Option Investor
Market Updates

Hooves rumble with indexes forging higher

Printer friendly version

The major indexes are just off their highs of the session as bulls once again have the major indexes making new highs for the year with the Dow Industrials (INDU) 8,980 +1.47% gaining 130 points, the broader S&P 500 Index (SPX.X) 976.66 +1.35% rising 13 points and NASDAQ-100 Index (NDX.X) moving above the 1,200 level at 1,210 (+1.31%) with a 12-point rise.

At the 10:00 AM EST mark, the Institute for Supply Management said its May index stood at 49.4, which still shows contraction, but better than economist's forecast of 48.5 and April's 45.4 reading. May's 49.4 reading has now been below 50.0, the point that indicates expansion, for three straight months.

Still, today's market reaction to the number still appears to have market participants factoring in some type of "post-war" rebound in some rather anemic economic data as investors continue to push the major indexes higher.

In a separate report, the Commerce Department said outlays on construction spending fell 0.3% in April to a seasonally adjusted annualized rate of $862.6 billion, which was the lowest level since December of 2002.

A quick look inside the construction numbers had spending on private projects falling 0.4% to $661.4 billion, with a 2.6% drop in non-residential construction to $156.1 billion. Spending on private residences dropped 0.3% to $449.9 billion, which was the largest percentage decline in nine months. Some economists attributed the drop in private residence construction to weather.

In other news, the Federal Communications Commission (FCC) agreed to allow broadcasters to buy more television stations and to let one company own newspapers and TV channels in the same city by a narrow 3 to 2 vote. The vote had 3 Republicans voting for the new legislation, while 2 Democrats voted against.

Shares of NASDAQ-100 Index (NDX) component Lamar Advertising (NASDAQ:LAMR) $37.06 +5.10% are notably higher in today's trade and have now moved up to number 3 spot in this widely followed major market index and look to be benefiting from today's FCC ruling. Lamar is an owner/operator of outdoor advertising structures in the United States, and I can only "speculate" the stock finding gains as today's FCC ruling most likely increases or heightens competition among the larger media outlets in major metropolitan areas across the country. Markets, which may see LAMR benefiting as TV/Radio/New Paper media outlets look to inform and drive consumer awareness toward a "one stop shop" for all of our news information.

Market Monitor - Lamar Advertising comments

Some FCC watchers and media analysts feel that fears by consumer groups that the FCC ruling will ignite a wave of acquisitions and wind up being monopolistic may be unfound. Many analysts expect companies to simply swap smaller properties or to engage in very selective buying of TV stations and newspapers.

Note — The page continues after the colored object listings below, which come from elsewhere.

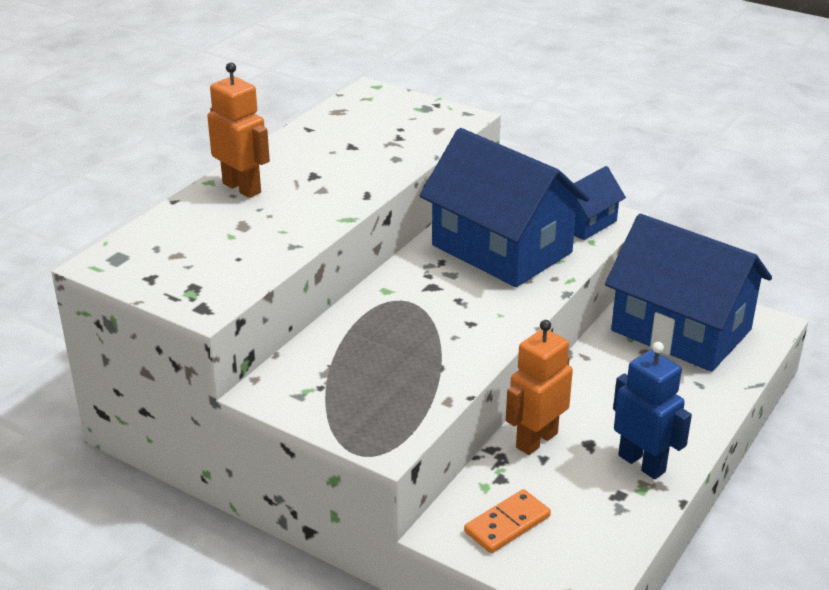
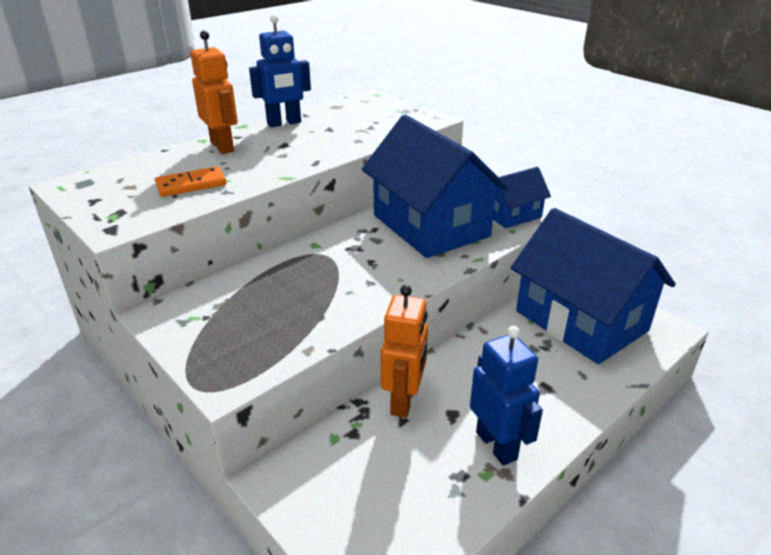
camera: 15 degrees right, 0 degrees up
orange domino [464,489,551,553] -> orange domino moved to [155,167,226,197]
orange robot [506,320,573,455] -> orange robot turned 135 degrees clockwise [381,285,428,418]
none -> blue robot [249,15,311,127]

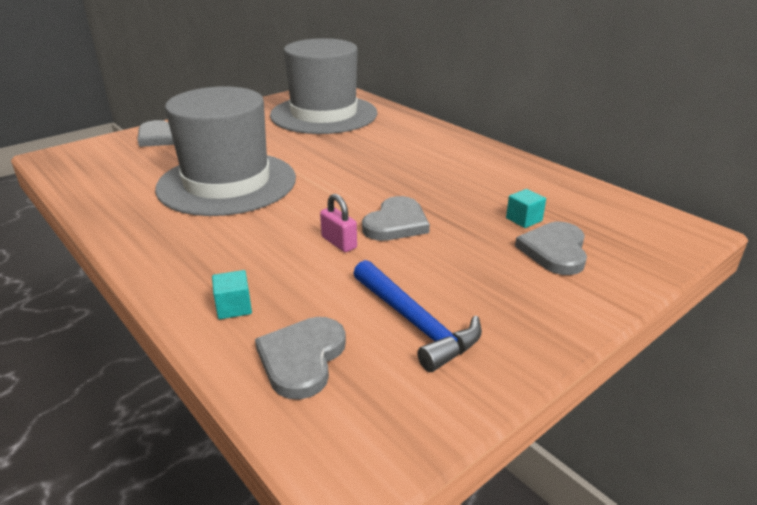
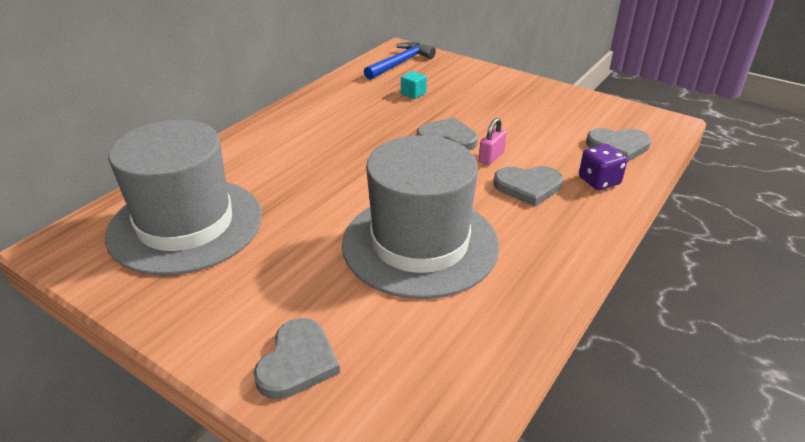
camera: 105 degrees left, 5 degrees up
turquoise cube [212,270,252,319] -> purple dice [579,144,628,190]
blue hammer [353,260,482,372] -> blue hammer moved to [364,42,436,80]
grey heart [515,222,587,275] -> grey heart moved to [493,166,563,206]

I see Linda Piazza was discussing market internals and a quick look at the 01:00 PM EST internals show market volumes heavy with internals notably strong.

The NYSE currently reports trade volume at 815 million shares, with advancers outnumbering decliners by a 23 to 9 margin. There have been 450 stocks trading new 52-week highs compared to just 3 stocks hitting new lows. The 450 new 52-week highs is a new high number of for 2003 and continues to hint of bullish leadership taking place at the NYSE.

NASDA volume is heavy at 1.3 billion shares, and recent 2003 record volume of over 2 billion shares may be exceeded by today's close. Advancers outnumber decliners by a 2 to 1 margin with 324 stocks hitting new 52-week highs compared to just 5 stocks hitting new lows. Here too the 324 new highs is a new 2003 high reading for NASDAQ.

Jonathan's comments regarding the CRB have my attention. A couple of week's ago, I saw an interview with Jimmy Rogers on CNBC. It was his thought that commodity prices would continue to rise and that some were too "overbought" to chase at this point. However, when asked what commodity might be the better performer, he thought for about 5-seconds and said.... "Cocoa and sugar have been the laggards and they will probably play some catch up." A trader just never knows for sure what he/she might read in the market monitor that "strikes a cord" with something they've read or heard from other analysts. Often times, when the market appears to "confirm" some fundamental thought, then good things can happen for a trader.

When I'm done here, I'm going to jump over to my point and figure chart of the cocoa market and see what the supply/demand chart has to "say" about the cocoa futures. Futures traders don't really care what they trade. After all... futures are futures!